November Energy Hedging Q&A - Jet Fuel, Crude Oil
In what has become a monthly feature of our blog, here is the November energy hedging Q&A. As always, if you would like us to provide a more in depth answer to any of these questions or if you’d like to ask us a question for next month’s Q&A, let us know. Comments below are more than welcome as well.
How can a small airline hedge jet fuel exposure?
There are numerous ways to hedge jet fuel. Before you can develop a sound fuel hedging strategy you need to quantify your exposure or risk. How many gallons or barrels per month do you consume? What percentage of your fuel do you need to hedge? Where do you consume the fuel, geographically? Are your flights all domestic or international as well? Do you purchase fuel based on a transparent index i.e. Platts, Argus or OPIS? Are you trying to fix your fuel cost, cap it? What is your credit worthiness? Do you have the cash to pay for options?

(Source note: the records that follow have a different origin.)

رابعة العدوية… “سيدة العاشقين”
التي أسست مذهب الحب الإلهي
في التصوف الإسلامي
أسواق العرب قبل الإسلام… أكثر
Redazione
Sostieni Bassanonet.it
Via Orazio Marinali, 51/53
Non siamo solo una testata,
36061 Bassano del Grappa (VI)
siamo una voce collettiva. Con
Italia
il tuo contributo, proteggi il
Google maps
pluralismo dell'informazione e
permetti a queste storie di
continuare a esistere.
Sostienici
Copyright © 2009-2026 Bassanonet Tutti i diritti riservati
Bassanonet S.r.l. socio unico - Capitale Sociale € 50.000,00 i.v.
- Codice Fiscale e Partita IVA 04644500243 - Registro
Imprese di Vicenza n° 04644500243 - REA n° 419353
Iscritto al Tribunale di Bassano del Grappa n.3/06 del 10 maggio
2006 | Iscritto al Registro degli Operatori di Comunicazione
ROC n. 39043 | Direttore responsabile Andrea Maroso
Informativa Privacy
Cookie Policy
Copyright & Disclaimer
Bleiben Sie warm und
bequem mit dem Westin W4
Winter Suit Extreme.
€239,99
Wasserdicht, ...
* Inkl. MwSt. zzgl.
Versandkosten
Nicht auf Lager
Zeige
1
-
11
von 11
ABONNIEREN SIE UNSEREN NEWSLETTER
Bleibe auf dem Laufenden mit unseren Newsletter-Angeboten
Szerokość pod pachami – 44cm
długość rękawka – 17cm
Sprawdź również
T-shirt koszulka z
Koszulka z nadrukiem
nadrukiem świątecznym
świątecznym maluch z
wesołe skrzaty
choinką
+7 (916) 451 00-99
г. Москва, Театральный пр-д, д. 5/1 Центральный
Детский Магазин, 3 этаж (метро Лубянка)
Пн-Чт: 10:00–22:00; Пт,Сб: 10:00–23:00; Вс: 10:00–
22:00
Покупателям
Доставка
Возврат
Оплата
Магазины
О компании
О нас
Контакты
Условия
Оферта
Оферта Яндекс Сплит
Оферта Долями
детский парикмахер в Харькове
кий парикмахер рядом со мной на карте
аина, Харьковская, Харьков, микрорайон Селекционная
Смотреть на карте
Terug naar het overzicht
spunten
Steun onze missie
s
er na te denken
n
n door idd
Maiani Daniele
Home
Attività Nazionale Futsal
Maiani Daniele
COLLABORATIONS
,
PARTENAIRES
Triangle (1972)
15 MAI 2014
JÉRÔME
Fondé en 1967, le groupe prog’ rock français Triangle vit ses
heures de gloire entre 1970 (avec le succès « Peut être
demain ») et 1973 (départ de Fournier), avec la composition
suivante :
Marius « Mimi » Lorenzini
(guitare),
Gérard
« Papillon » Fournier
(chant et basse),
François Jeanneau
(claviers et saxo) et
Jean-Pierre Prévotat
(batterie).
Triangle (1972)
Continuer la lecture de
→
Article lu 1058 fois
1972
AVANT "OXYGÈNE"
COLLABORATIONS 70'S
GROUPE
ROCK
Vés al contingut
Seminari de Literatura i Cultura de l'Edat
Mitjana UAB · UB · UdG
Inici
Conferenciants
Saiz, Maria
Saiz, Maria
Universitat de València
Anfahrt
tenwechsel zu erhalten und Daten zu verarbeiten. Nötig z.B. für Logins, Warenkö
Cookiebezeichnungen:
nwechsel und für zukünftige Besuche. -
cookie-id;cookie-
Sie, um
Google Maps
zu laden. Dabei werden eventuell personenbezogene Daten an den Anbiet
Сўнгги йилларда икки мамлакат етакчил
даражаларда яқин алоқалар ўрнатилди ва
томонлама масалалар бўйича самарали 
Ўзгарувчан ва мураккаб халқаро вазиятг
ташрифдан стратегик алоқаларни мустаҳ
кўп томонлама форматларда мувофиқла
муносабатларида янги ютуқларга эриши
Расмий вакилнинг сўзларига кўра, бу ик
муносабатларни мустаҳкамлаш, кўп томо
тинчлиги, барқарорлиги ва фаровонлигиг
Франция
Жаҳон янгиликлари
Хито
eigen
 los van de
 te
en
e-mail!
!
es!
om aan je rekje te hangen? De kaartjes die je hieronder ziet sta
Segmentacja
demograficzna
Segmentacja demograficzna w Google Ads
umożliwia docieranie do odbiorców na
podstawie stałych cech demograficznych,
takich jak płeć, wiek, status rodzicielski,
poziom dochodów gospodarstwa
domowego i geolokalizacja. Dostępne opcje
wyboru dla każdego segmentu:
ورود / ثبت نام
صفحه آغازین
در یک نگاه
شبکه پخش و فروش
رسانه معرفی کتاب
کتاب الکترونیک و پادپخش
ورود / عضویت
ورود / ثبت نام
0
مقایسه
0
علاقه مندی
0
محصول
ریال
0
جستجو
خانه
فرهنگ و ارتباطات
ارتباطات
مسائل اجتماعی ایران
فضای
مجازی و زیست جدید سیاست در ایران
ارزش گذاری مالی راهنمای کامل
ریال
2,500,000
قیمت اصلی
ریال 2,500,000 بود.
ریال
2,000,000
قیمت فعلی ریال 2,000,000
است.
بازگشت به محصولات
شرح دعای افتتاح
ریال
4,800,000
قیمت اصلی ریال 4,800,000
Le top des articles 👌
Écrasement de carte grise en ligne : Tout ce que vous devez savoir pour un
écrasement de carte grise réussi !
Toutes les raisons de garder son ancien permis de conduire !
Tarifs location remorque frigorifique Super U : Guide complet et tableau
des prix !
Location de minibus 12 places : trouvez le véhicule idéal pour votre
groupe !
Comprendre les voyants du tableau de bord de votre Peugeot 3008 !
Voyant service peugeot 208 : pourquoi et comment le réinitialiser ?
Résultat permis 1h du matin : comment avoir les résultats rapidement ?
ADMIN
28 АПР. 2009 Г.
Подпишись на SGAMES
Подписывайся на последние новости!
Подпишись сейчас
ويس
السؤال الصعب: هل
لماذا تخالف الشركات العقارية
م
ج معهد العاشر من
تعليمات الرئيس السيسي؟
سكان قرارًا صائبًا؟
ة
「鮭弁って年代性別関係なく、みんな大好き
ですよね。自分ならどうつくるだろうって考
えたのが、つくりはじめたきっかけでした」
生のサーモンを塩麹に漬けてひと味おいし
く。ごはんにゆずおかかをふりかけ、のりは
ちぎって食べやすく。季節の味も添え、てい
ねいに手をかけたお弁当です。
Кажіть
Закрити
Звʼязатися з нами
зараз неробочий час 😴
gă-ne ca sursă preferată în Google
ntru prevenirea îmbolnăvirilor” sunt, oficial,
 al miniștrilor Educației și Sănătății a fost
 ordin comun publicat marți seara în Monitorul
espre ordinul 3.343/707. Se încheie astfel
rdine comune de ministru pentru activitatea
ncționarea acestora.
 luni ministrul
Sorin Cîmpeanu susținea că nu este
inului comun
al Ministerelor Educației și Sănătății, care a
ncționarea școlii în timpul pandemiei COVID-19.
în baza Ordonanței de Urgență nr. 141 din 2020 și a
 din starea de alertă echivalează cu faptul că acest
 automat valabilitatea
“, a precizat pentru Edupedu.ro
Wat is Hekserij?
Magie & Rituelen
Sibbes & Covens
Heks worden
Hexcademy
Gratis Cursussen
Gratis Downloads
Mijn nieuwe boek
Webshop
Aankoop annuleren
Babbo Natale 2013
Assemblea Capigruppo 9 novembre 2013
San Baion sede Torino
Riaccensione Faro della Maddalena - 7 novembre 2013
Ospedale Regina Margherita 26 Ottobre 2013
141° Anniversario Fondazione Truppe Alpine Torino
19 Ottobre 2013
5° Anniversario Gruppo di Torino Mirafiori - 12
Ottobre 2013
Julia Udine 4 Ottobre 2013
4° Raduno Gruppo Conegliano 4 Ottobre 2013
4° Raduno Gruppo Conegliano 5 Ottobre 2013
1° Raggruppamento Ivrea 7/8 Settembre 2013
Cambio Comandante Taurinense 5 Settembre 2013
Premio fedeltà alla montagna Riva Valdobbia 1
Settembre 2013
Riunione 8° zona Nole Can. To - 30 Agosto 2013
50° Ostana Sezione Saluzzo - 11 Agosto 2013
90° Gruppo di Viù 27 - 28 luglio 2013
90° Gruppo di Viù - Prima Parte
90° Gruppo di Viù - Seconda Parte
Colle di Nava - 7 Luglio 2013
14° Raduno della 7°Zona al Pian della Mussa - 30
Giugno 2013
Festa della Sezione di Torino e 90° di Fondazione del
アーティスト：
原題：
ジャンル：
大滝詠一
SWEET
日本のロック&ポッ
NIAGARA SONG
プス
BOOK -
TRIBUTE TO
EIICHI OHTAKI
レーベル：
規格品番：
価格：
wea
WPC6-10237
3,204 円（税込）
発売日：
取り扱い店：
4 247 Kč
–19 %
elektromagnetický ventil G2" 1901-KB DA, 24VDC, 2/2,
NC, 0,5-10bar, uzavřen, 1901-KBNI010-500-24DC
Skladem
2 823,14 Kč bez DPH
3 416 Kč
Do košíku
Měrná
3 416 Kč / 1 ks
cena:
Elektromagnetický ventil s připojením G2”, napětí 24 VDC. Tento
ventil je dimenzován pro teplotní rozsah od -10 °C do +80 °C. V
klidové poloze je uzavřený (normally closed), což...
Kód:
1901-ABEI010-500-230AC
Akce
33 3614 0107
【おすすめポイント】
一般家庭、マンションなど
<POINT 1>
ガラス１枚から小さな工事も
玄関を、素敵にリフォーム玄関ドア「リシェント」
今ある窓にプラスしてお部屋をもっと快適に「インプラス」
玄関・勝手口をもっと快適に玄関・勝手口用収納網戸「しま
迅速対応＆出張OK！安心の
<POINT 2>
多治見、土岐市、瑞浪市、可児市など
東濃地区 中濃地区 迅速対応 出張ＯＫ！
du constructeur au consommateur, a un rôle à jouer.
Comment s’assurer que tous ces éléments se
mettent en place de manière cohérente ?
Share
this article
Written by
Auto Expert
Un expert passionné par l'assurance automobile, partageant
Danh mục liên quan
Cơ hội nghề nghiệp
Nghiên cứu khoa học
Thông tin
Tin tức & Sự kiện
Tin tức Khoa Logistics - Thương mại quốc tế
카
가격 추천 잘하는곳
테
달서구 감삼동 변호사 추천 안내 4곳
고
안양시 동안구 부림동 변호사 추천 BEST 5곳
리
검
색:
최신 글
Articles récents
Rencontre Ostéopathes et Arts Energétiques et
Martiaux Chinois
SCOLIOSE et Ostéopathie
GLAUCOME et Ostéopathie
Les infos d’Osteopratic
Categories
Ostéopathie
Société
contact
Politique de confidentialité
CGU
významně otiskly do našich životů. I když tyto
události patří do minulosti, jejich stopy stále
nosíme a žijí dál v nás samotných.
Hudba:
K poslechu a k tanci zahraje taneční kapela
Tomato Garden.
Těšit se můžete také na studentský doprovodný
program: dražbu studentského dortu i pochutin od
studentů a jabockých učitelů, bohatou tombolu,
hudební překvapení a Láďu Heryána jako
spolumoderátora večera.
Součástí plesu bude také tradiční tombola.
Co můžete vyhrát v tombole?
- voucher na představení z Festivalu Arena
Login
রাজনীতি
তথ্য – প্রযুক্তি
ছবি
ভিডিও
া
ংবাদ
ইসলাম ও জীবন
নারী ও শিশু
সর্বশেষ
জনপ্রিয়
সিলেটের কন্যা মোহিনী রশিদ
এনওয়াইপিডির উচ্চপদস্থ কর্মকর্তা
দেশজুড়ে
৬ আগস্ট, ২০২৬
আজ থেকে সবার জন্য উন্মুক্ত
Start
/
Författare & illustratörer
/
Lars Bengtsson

After you've addressed these, and many, more questions, you can then determine how best to hedge your jet fuel exposure whether it be by purchasing swaps, futures, call options, fixed forwards, collars, etc. In addition, you'll also have to determine whether you hedge with jet fuel instruments or heating oil, crude oil, etc. Many airlines tend to hedge their short-dated (i.e. < 1 year) risk with jet fuel swaps and options, their medium-term risk with heating oil swaps, options and futures and their long-dated (i.e. > 3 years) risk with crude oil swaps options or futures due to the fact that the jet fuel market isn't extremely liquid beyond one year. Likewise with heating oil beyond three to five years. Hedging jet fuel with crude oil and/or heating oil exposes an airline to basis risk, which is beyond the scope of this article, but we've briefly addressed it before in these posts.
What do you think crude oil prices will do in 2011?
The short answer is that they'll both increase and decrease. We're not price forecasters, never have been, never will be. Sure, we always have an opinion about the market but having a view of the market rarely leads to solid hedging/risk management decisions. That being said, to answer your question, as of this minute (and this opinion is subject to change at any moment, for obvious reasons), we're of the opinion that crude and products will most likely continue to increase in the near term but that a subsequent, significant price decline (perhaps not unlike the collapse we witnessed in late 2008 to early 2009) is quite probable as well. While demand is relatively strong in Asia and South America, we're of the opinion that the global economy is simply too fragile at this point in time to support high crude oil prices and if the current trend continues, high prices will cure high prices.